Sobre a mulher pecadora recai a responsabilidade pessoal, mas também de quem a explora e que, muitas vezes, para se livrar da culpa, procuram um bode expiatório. Escondem o espelho para não ver mais o rosto, e assim pensam estar limpos. “Ultimamente as pedras estão voando de todos os lados contra mulheres, contra pessoas, contra grupos diversos. Os moralistas de plantão – os empedernidos (petrificados) e arrogantes de hoje – continuam com as pedras nas mãos, prontos para massacrar os outros diante de qualquer deslize. Muitos atiram pedras na tentativa de encobrir as próprias falhas e interesses. Há muitos que carregam pedras nas mãos por serem claramente contra a ascensão dos pobres e não conseguirem conviver com eles. Enquanto continuarmos condenando esta ou aquela pessoa, este ou aquele grupo, e não olharmos dentro de nós com sinceridade, a violência, o sofrimento e a intolerância não vão ter fim” (Pe. Nilo Luza, ssp).
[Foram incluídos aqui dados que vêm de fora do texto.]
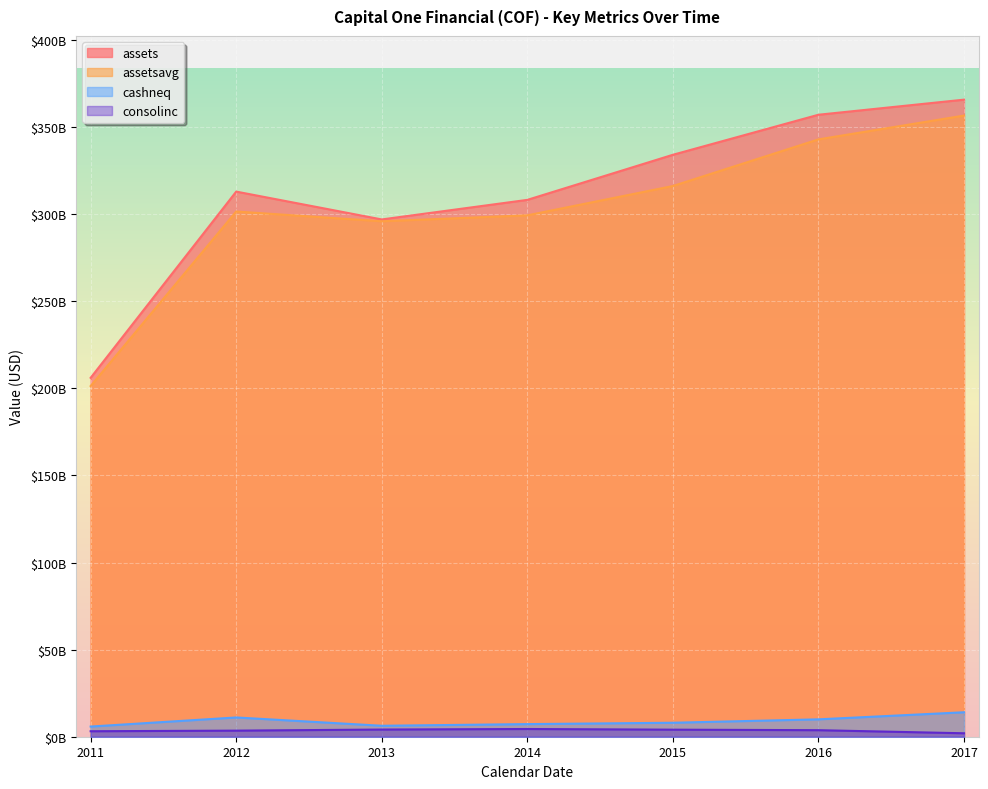

Does the chart display data point markers on the line(s)?

No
Os fariseus armam ciladas: aprova-se o homicídio ou desobedece-se a lei de Moisés? Qual a saída? Saída a partir de uma profunda experiência com Deus.

“Não quero a morte do pecador, mas sim que se converta e viva”;

“Não vim para condenar, mas para salvar o mundo”.
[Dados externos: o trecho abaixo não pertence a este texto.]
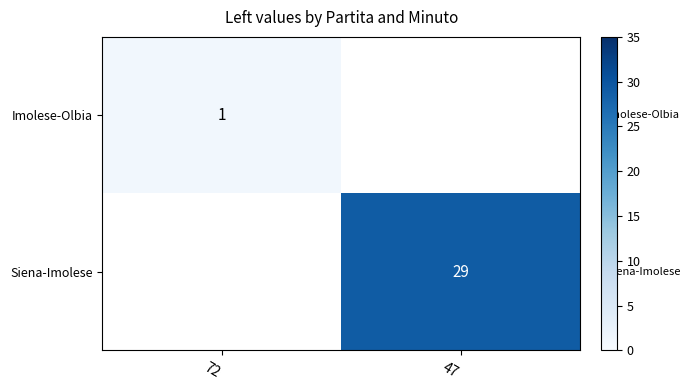

Is it true that Imolese-Olbia equals 1 at 72?

True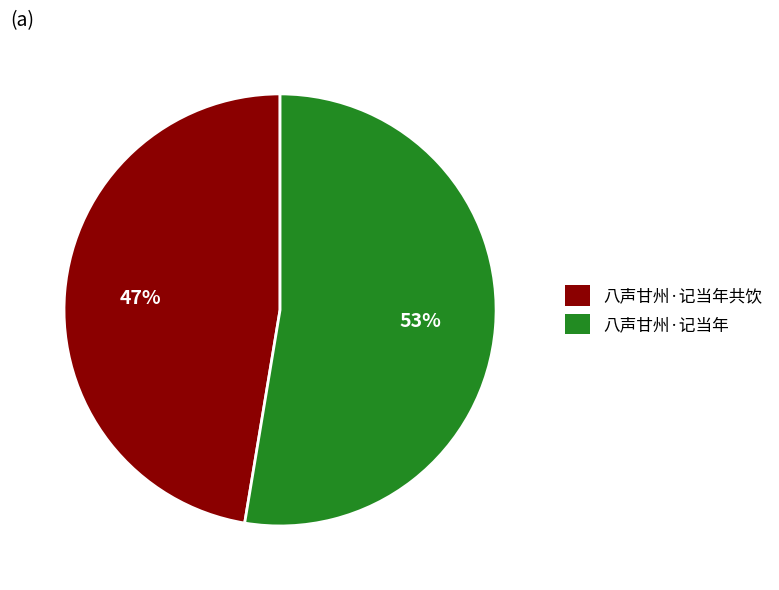

Is it true that 八声甘州·记当年共饮 is 53% of the pie?

False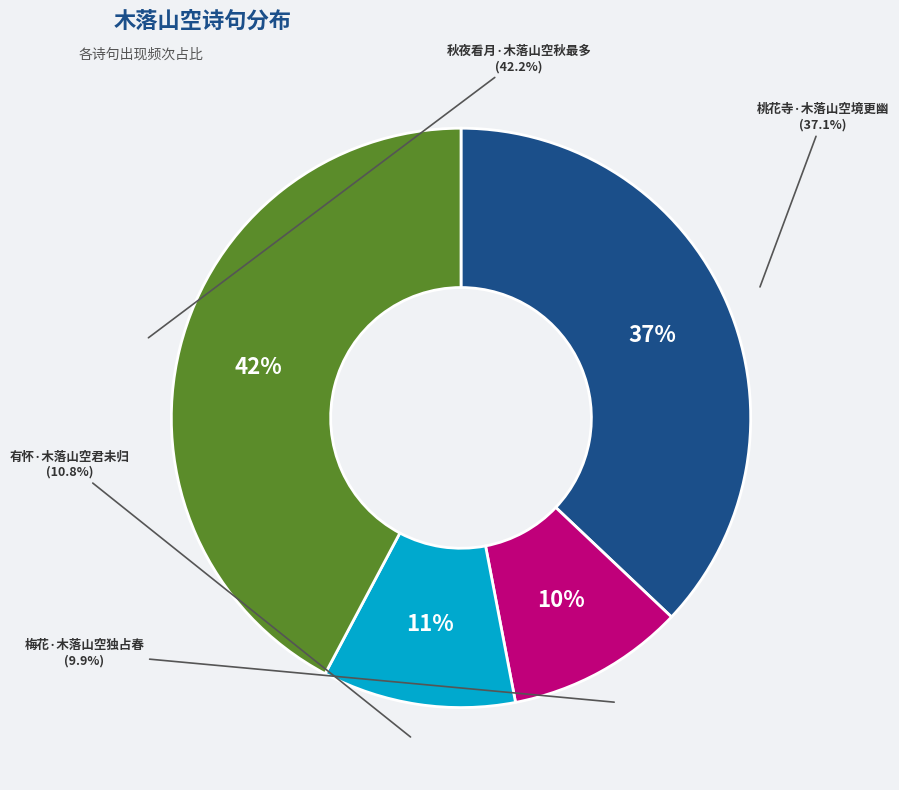

What percentage is the 秋夜看月·木落山空秋最多 slice, to the nearest percent?

42%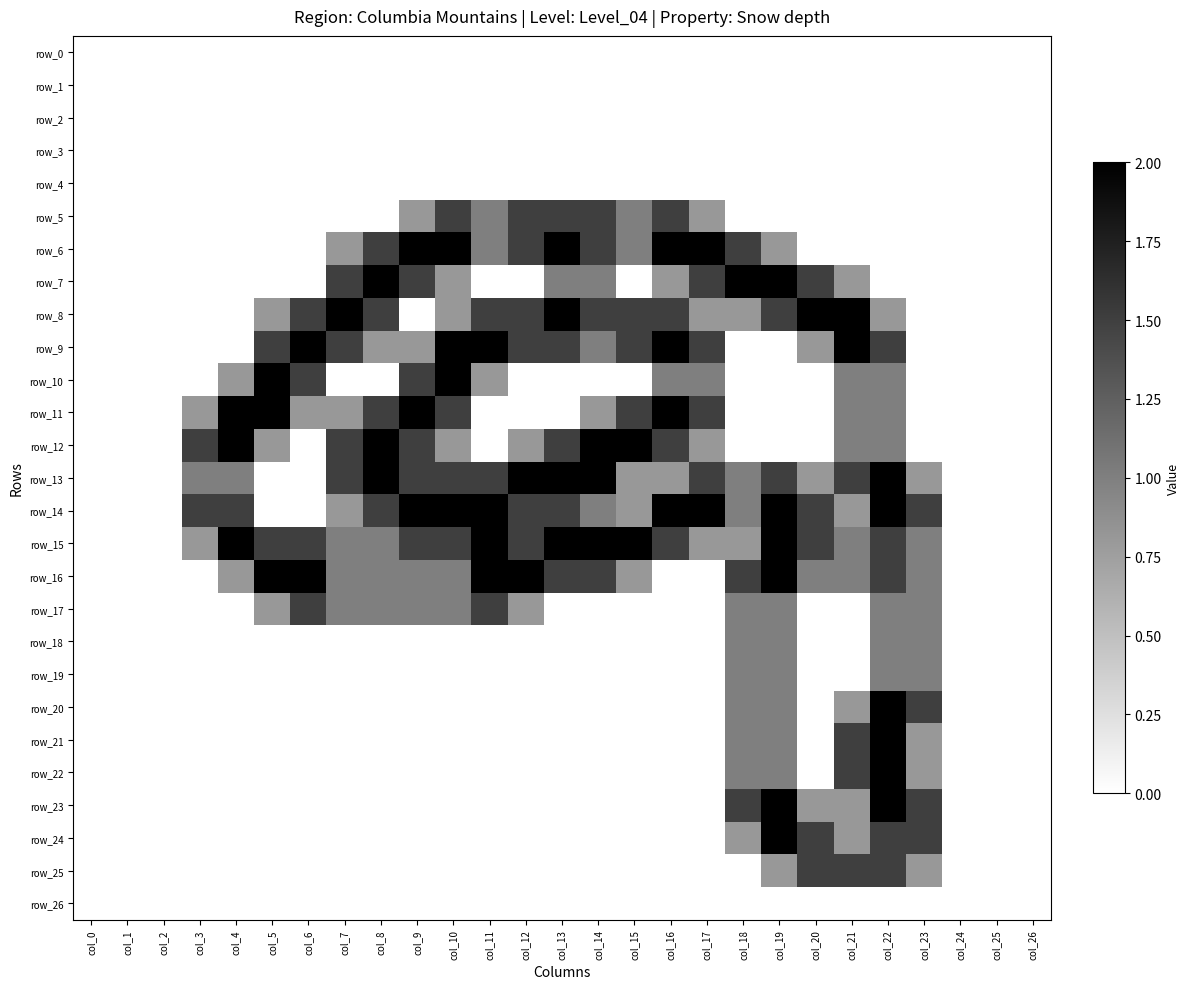

Is the value of row_24 at col_9 greater than the value of row_18 at col_7?

No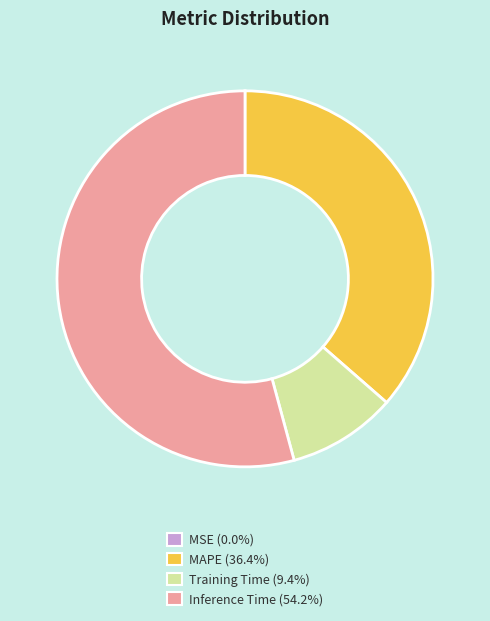

Combined, do Training Time and Inference Time account for over 50%?

Yes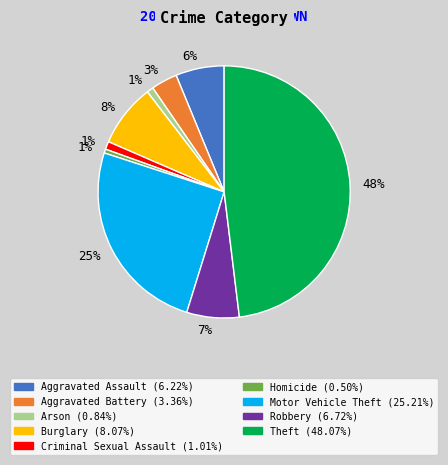

Is there a majority slice in this chart?

No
A saída de Jesus desaprova e desaponta os orgulhosos de coração, pois estes não vivem a misericórdia e a compaixão. Misericórdia e compaixão são ações divinas com o sofrimento e as humilhações humanas, próprias de quem tem uma profunda experiência de Deus.

Um gesto de amor marca para sempre uma pessoa desamparada. O amor cura, a pessoa muda de vida, se transforma. O amor vale mais do que todos os critérios da moral ou da lei. Diante da nossa fragilidade, Deus não vem a nós com cobranças, mas com amor, mesmo que não mereçamos. Eis a nossa alegria!

Antes de ‘apedrejar’ apresentemos a Jesus a situação concreta. Vejamos o que Ele nos pede. Que atitude exige de nós? Será que Ele nos dirá que podemos ser juízes ou que muitas vezes somos os réus?

O mal é uma denúncia contra nós: não fomos tão bons, sal, luz, fermento etc. A mulher pecadora é cada um de nós. Somos todos fracos e pecadores (Igreja santa e pecadora). Jesus é aquele que, das trevas, faz surgir o universo de luz, de fé, de compromisso: tanto à pecadora como aos fariseus. Como aquela mulher se sentiu ao ouvir as palavras misericordiosas de Jesus? Nós, cristãos, apontamos para as pessoas as coisas boas ou nos apegamos aos seus erros?

Boa reflexão e que possamos produzir muitos frutos para o Reino de Deus.


Padre Leomar Antonio Montagna é presbítero da Arquidiocese de Maringá, Paraná. Doutorando em Teologia e mestrado em Filosofia, ambos pela Pontifícia Universidade Católica do Paraná – PUCPR – Câmpus de Curitiba. Foi professor de Teologia na Faculdade Missioneira do Paraná – FAMIPAR – Cascavel, do Curso de Filosofia da PUCPR – Câmpus Maringá. Atualmente é Pároco da Paróquia Nossa Senhora das Graças em Sarandi PR.